- **Quoted passage**
※
The Bank of Japan’s growth downgrade, to be announced in its Outlook Report on May 1, will imply lower inflation and delay expectations for rate hikes, though officials are likely to stress that resolving tensions caused by U.S. trade policy could lead to more optimistic revisions in future, MNI understands.

BOJ officials want investors to factor in the risk of such a revision and not fully dismiss future rate hikes to the 0.5% policy rate if Tokyo and Washington strike a trade deal. The bank’s policy stance remains flexible and will adjust with economic and financial conditions, while its growth and inflation outlook is treated as a provisional scenario that can change if underlying assumptions shift.

The board is expected to lower its median economic growth forecast for this fiscal year from the 1.1% estimate made in January and cut its growth projection for fiscal 2026 from 1.0% when it publishes the Outlook Report following this week's meeting. (See MNI POLICY: BOJ Considering 2% Target Delay, GDP Revision)

While a weaker economy would theoretically lower the inflation outlook and delay the achievement of the bank’s 2% price target, further slowing its assumed pace of rate hikes, bank officials are also closely watching for the risk that tariffs disrupt supply chains and drive prices higher. Still, the BOJ will maintain its stance of gradually raising the policy rate, provided the economy and prices develop broadly in line with its forecasts and real interest rates stay low.

Markets have priced in a 0.64% rate by December, down from 0.75% before the U.S. administration’s announcement of reciprocal tariffs earlier in the year.
※
- **Tasks to complete**
1. Return the Bank of Japan article word for word from "Markets have priced" to "in the year.".
2. In the Bank of Japan article, what rate have markets priced in by December?
The listing after the Bank of Japan article is separate material.
※
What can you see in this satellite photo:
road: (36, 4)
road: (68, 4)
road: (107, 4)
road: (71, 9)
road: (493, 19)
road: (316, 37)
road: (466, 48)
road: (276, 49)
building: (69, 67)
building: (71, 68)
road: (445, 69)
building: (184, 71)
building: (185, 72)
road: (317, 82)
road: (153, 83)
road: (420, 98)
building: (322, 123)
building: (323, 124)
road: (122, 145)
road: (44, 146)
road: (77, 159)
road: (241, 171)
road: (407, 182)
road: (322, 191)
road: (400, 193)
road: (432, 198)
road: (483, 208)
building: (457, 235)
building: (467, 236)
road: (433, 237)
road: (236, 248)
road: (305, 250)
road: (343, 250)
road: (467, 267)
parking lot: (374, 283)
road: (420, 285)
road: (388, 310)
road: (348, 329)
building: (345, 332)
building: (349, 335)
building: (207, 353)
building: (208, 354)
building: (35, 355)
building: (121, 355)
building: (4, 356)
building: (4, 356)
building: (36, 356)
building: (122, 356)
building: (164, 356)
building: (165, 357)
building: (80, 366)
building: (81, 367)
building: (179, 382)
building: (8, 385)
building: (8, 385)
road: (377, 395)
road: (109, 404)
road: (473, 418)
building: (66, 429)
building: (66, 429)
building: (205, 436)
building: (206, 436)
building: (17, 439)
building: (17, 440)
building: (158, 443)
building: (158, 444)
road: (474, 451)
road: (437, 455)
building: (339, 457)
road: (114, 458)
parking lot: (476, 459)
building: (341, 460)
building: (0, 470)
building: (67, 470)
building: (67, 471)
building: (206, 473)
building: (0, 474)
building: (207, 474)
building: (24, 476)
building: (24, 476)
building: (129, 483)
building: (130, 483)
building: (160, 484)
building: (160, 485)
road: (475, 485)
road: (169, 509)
※
- **Solutions to the tasks**
1.
Markets have priced in a 0.64% rate by December, down from 0.75% before the U.S. administration’s announcement of reciprocal tariffs earlier in the year.

2. 0.64%